Search code examples
swiftcore-text

How to get all characters of the font with CTFontCopyCharacterSet() in Swift?


How does one get all characters of the font with CTFontCopyCharacterSet() in Swift? ... for macOS?

The issue occured when implementing the approach from an OSX: CGGlyph to UniChar answer in Swift.

func createUnicodeFontMap() {
    // Get all characters of the font with CTFontCopyCharacterSet().
    let cfCharacterSet: CFCharacterSet = CTFontCopyCharacterSet(ctFont)

    //    
    let cfCharacterSetStr = "\(cfCharacterSet)"
    print("CFCharacterSet: \(cfCharacterSet)")  

    // Map all Unicode characters to corresponding glyphs
    var unichars = [UniChar](…NYI…) // NYI: lacking unichars for CFCharacterSet
    var glyphs = [CGGlyph](repeating: 0, count: unichars.count)
    guard CTFontGetGlyphsForCharacters(
        ctFont, // font: CTFont
        &unichars, // characters: UnsafePointer<UniChar>
        &glyphs, // UnsafeMutablePointer<CGGlyph>
        unichars.count // count: CFIndex
        )
        else {
            return
    }

    // For each Unicode character and its glyph, 
    // store the mapping glyph -> Unicode in a dictionary.
    // ... NYI
}

What to do with CFCharacterSet to retrieve the actual characters has been elusive.

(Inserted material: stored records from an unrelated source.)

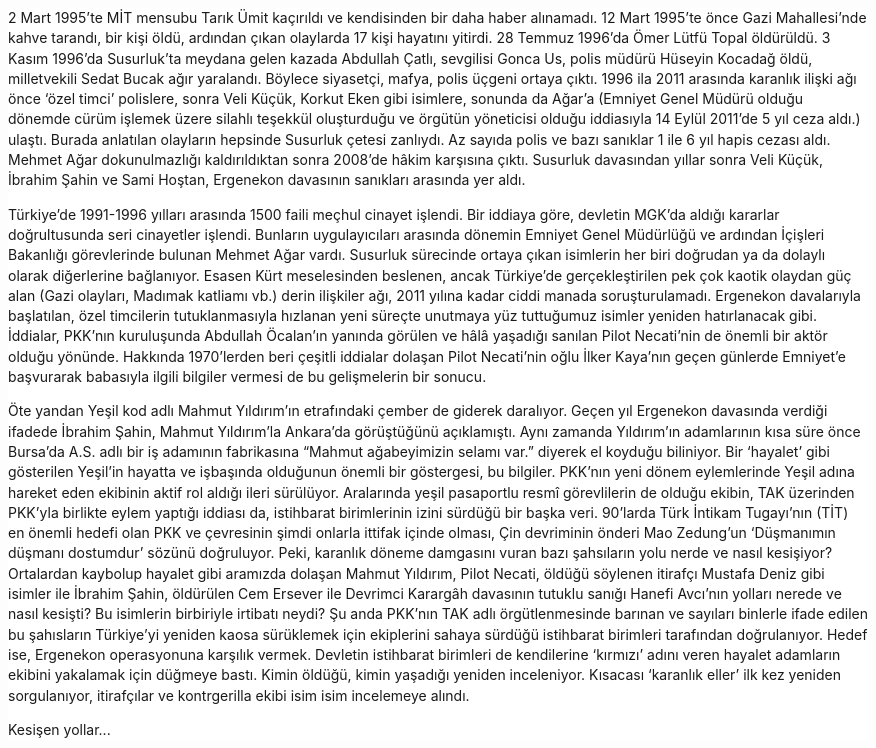   <span>
  </span>
  2 Mart 1995’te MİT mensubu Tarık Ümit kaçırıldı ve kendisinden bir daha haber alınamadı. 12 Mart 1995’te önce Gazi Mahallesi’nde kahve tarandı, bir kişi öldü, ardından çıkan olaylarda 17 kişi hayatını yitirdi. 28 Temmuz 1996’da Ömer Lütfü Topal öldürüldü. 3 Kasım 1996’da Susurluk’ta meydana gelen kazada Abdullah Çatlı, sevgilisi Gonca Us, polis müdürü Hüseyin Kocadağ öldü, milletvekili Sedat Bucak ağır yaralandı. Böylece siyasetçi, mafya, polis üçgeni ortaya çıktı. 1996 ila 2011 arasında karanlık ilişki ağı önce ‘özel timci’ polislere, sonra Veli Küçük, Korkut Eken gibi isimlere, sonunda da Ağar’a (Emniyet Genel Müdürü olduğu dönemde cürüm işlemek üzere silahlı teşekkül oluşturduğu ve örgütün yöneticisi olduğu iddiasıyla 14 Eylül 2011’de
  <span>
  </span>
  5 yıl ceza aldı.) ulaştı. Burada anlatılan olayların hepsinde Susurluk çetesi zanlıydı. Az sayıda polis ve bazı sanıklar 1 ile 6 yıl hapis cezası aldı. Mehmet Ağar dokunulmazlığı kaldırıldıktan sonra 2008’de hâkim karşısına çıktı. Susurluk davasından yıllar sonra Veli Küçük, İbrahim Şahin ve Sami Hoştan, Ergenekon davasının sanıkları arasında yer aldı.
 </p>
 <p>
 </p>
 <p class="MsoNormal">
  Türkiye’de 1991-1996 yılları arasında 1500 faili meçhul cinayet işlendi. Bir iddiaya göre, devletin MGK’da aldığı kararlar doğrultusunda seri cinayetler işlendi. Bunların uygulayıcıları arasında dönemin Emniyet Genel Müdürlüğü ve ardından İçişleri Bakanlığı görevlerinde bulunan Mehmet Ağar vardı. Susurluk sürecinde ortaya çıkan isimlerin her biri doğrudan ya da dolaylı olarak diğerlerine bağlanıyor. Esasen Kürt meselesinden beslenen, ancak Türkiye’de gerçekleştirilen pek çok kaotik olaydan güç alan (Gazi olayları, Madımak katliamı vb.) derin ilişkiler ağı, 2011 yılına kadar ciddi manada soruşturulamadı. Ergenekon davalarıyla başlatılan, özel timcilerin tutuklanmasıyla hızlanan yeni süreçte unutmaya yüz tuttuğumuz isimler yeniden hatırlanacak gibi. İddialar, PKK’nın kuruluşunda Abdullah Öcalan’ın yanında görülen ve hâlâ yaşadığı sanılan Pilot Necati’nin de önemli bir aktör olduğu yönünde. Hakkında 1970’lerden beri çeşitli iddialar dolaşan Pilot Necati’nin oğlu İlker Kaya’nın geçen günlerde Emniyet’e başvurarak babasıyla ilgili bilgiler vermesi de bu gelişmelerin bir sonucu.
 </p>
 <p>
 </p>
 <p class="MsoNormal">
  Öte yandan Yeşil kod adlı Mahmut Yıldırım’ın etrafındaki çember de giderek daralıyor. Geçen yıl Ergenekon davasında verdiği ifadede İbrahim Şahin, Mahmut Yıldırım’la Ankara’da görüştüğünü açıklamıştı. Aynı zamanda Yıldırım’ın adamlarının kısa süre önce Bursa’da A.S. adlı bir iş adamının fabrikasına “Mahmut ağabeyimizin selamı var.” diyerek el koyduğu biliniyor. Bir ‘hayalet’ gibi gösterilen Yeşil’in hayatta ve işbaşında olduğunun önemli bir göstergesi, bu bilgiler. PKK’nın yeni dönem eylemlerinde Yeşil adına hareket eden ekibinin aktif rol aldığı ileri sürülüyor. Aralarında yeşil pasaportlu resmî görevlilerin de olduğu ekibin, TAK üzerinden PKK’yla birlikte eylem yaptığı iddiası da, istihbarat birimlerinin izini sürdüğü bir başka veri. 90’larda Türk İntikam Tugayı’nın (TİT) en önemli hedefi olan PKK ve çevresinin şimdi onlarla ittifak içinde olması, Çin devriminin önderi Mao Zedung’un ‘Düşmanımın düşmanı dostumdur’ sözünü doğruluyor. Peki, karanlık döneme damgasını vuran bazı şahsıların yolu nerde ve nasıl kesişiyor? Ortalardan kaybolup hayalet gibi aramızda dolaşan Mahmut Yıldırım, Pilot Necati, öldüğü söylenen itirafçı Mustafa Deniz gibi isimler ile İbrahim Şahin, öldürülen Cem Ersever ile Devrimci Karargâh davasının tutuklu sanığı Hanefi Avcı’nın yolları nerede ve nasıl kesişti? Bu isimlerin birbiriyle irtibatı neydi? Şu anda PKK’nın TAK adlı örgütlenmesinde barınan ve sayıları binlerle ifade edilen bu şahısların Türkiye’yi yeniden kaosa sürüklemek için ekiplerini sahaya sürdüğü istihbarat birimleri tarafından doğrulanıyor. Hedef ise, Ergenekon operasyonuna karşılık vermek. Devletin istihbarat birimleri de kendilerine ‘kırmızı’ adını veren hayalet adamların ekibini yakalamak için düğmeye bastı. Kimin öldüğü, kimin yaşadığı yeniden inceleniyor. Kısacası ‘karanlık eller’ ilk kez yeniden sorgulanıyor, itirafçılar ve kontrgerilla ekibi isim isim incelemeye alındı.
 </p>
 <p>
 </p>
 <p class="MsoNormal">
 </p>
 <p>
 </p>
 <p class="MsoNormal">
  Kesişen yollar...
 </p>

Autocompletion of the cfCharacterSet instance offers show no relavant methods.

enter image description here

And the Core Foundation > CFCharacterSet appears have methods for creating another CFCharacterSet, but not something the provides an array|list|string of unichars to be able to create a mapped dictionary.


Note: I'm looking for a solution which is not specific to iOS as in Get all available characters from a font which uses UIFont.


Solution

  • CFCharacterSet is toll-free bridged with the Cocoa Foundation counterpart NSCharacterSet, and can be bridged to the corresponding Swift value type CharacterSet:

    let charset = CTFontCopyCharacterSet(ctFont) as CharacterSet
    

    Then the approach from NSArray from NSCharacterSet can be used to enumerate all Unicode scalar values of that character set (including non-BMP points, i.e. Unicode scalar values greater than U+FFFF).

    The CTFontGetGlyphsForCharacters() expects non-BMP characters as surrogate pair, i.e. as an array of UTF-16 code units.

    Putting it together, the function would look like this:

    func createUnicodeFontMap(ctFont: CTFont) ->  [CGGlyph : UnicodeScalar] {
    
        let charset = CTFontCopyCharacterSet(ctFont) as CharacterSet
    
        var glyphToUnicode = [CGGlyph : UnicodeScalar]() // Start with empty map.
    
        // Enumerate all Unicode scalar values from the character set:
        for plane: UInt8 in 0...16 where charset.hasMember(inPlane: plane) {
            for unicode in UTF32Char(plane) << 16 ..< UTF32Char(plane + 1) << 16 {
                if let uniChar = UnicodeScalar(unicode), charset.contains(uniChar) {
    
                    // Get glyph for this `uniChar` ...
                    let utf16 = Array(uniChar.utf16)
                    var glyphs = [CGGlyph](repeating: 0, count: utf16.count)
                    if CTFontGetGlyphsForCharacters(ctFont, utf16, &glyphs, utf16.count) {
                        // ... and add it to the map.
                        glyphToUnicode[glyphs[0]] = uniChar
                    }
                }
            }
        }
    
        return glyphToUnicode
    }